*WHAT THIS EXERCISE ASKS:*
1. Translate the sentence "We plan to stock again this year as well." from the Lake Somerville forum thread into Spanish.
2. Copy the passage from the Lake Somerville forum thread starting at "I hope we get" and ending at "(Mar 7, 2007)".
3. Carry on the Lake Somerville forum thread from its last line.

*DOCUMENT EXTRACT:*
=====

# Good news for Lake Somerville



## brucevannguyen (Oct 21, 2012)

I contacted College Station Inland Fisheries and ask them how big would fingerling they release last year be and they responded. 

Hi Bruce,

They should be 10-14" by now. We plan to stock again this year as well. Fingers crossed that hatcheries has a good year and produces a ton of them for us!


----------



## ChuChu (Jan 23, 2010)

What kind of fingerling?


----------



## brucevannguyen (Oct 21, 2012)

chuchu said:


> what kind of fingerling?


hybrids!!


----------



## nikki (Apr 14, 2011)

Wishful thinking


----------



## brucevannguyen (Oct 21, 2012)

I hope we get double the numbers from last year. Still Big Thanks to Big D!!

Y'all continue to touch base with Inland Fisheries College Station, say Thanks and to raise awareness that we continues to request hybrids stocking for Somerville. They have a facebook page dedicated to their College Station location. Any messages can be sent through their facebook. They will be happy to hear from you and always answer your question if not soon then later.


----------



## cajunasian (Mar 7, 2007)

=====

(Saved entries)
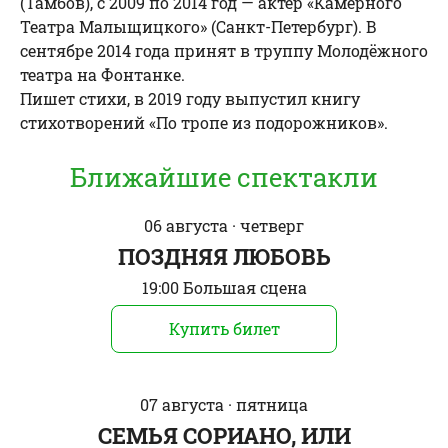
(Тамбов), с 2009 по 2014 год — актёр «Камерного
Театра Малыщицкого» (Санкт-Петербург). В
сентябре 2014 года принят в труппу Молодёжного
театра на Фонтанке.
Пишет стихи, в 2019 году выпустил книгу
стихотворений «По тропе из подорожников».
Ближайшие спектакли
06 августа · четверг
ПОЗДНЯЯ ЛЮБОВЬ
19:00 Большая сцена
Купить билет
07 августа · пятница
СЕМЬЯ СОРИАНО, ИЛИ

=====

*SOLVED PROBLEMS:*
1. Planeamos repoblar de nuevo este año también.

2.
I hope we get double the numbers from last year. Still Big Thanks to Big D!!

Y'all continue to touch base with Inland Fisheries College Station, say Thanks and to raise awareness that we continues to request hybrids stocking for Somerville. They have a facebook page dedicated to their College Station location. Any messages can be sent through their facebook. They will be happy to hear from you and always answer your question if not soon then later.


----------



## cajunasian (Mar 7, 2007)

3.
That's funny. I've fished this lake for over 5 years during the white bass run and never caught a single white or a hybrid. I'm no pro at fishing but I not a rookie either. Somerville just doesn't work for me. Finally just gave up on the lake and fished Livingston. I drive all the way to Alabama for the striper run every spring. Some years good, some bad but I'll catch hybrids every time I go.


----------



## brucevannguyen (Oct 21, 2012)

cajunasian said:


> That's funny. I've fished this lake for over 5 years during the white bass run and never caught a single white or a hybrid. I'm no pro at fishing but I not a rookie either. Somerville just doesn't work for me. Finally just gave up on the lake and fished Livingston. I drive all the way to Alabama for the striper run every spring. Some years good, some bad but I'll catch hybrids every time I go.


Every lake is like womens. No two women are the same. Looks,personality etc...etc...Understand her and she will give up her her fish.


----------



## Capt sharky (Feb 22, 2012)

Most folks can't tell a hybrid from a white bass at that stage I caught lots of hybrids last year in that range 100s of whites before floods hit this year has been spotty so far by this time last year we caught lots of fish I hope they are stl up creeks main lake has been slow for me


----------



## ML56 (Dec 30, 2008)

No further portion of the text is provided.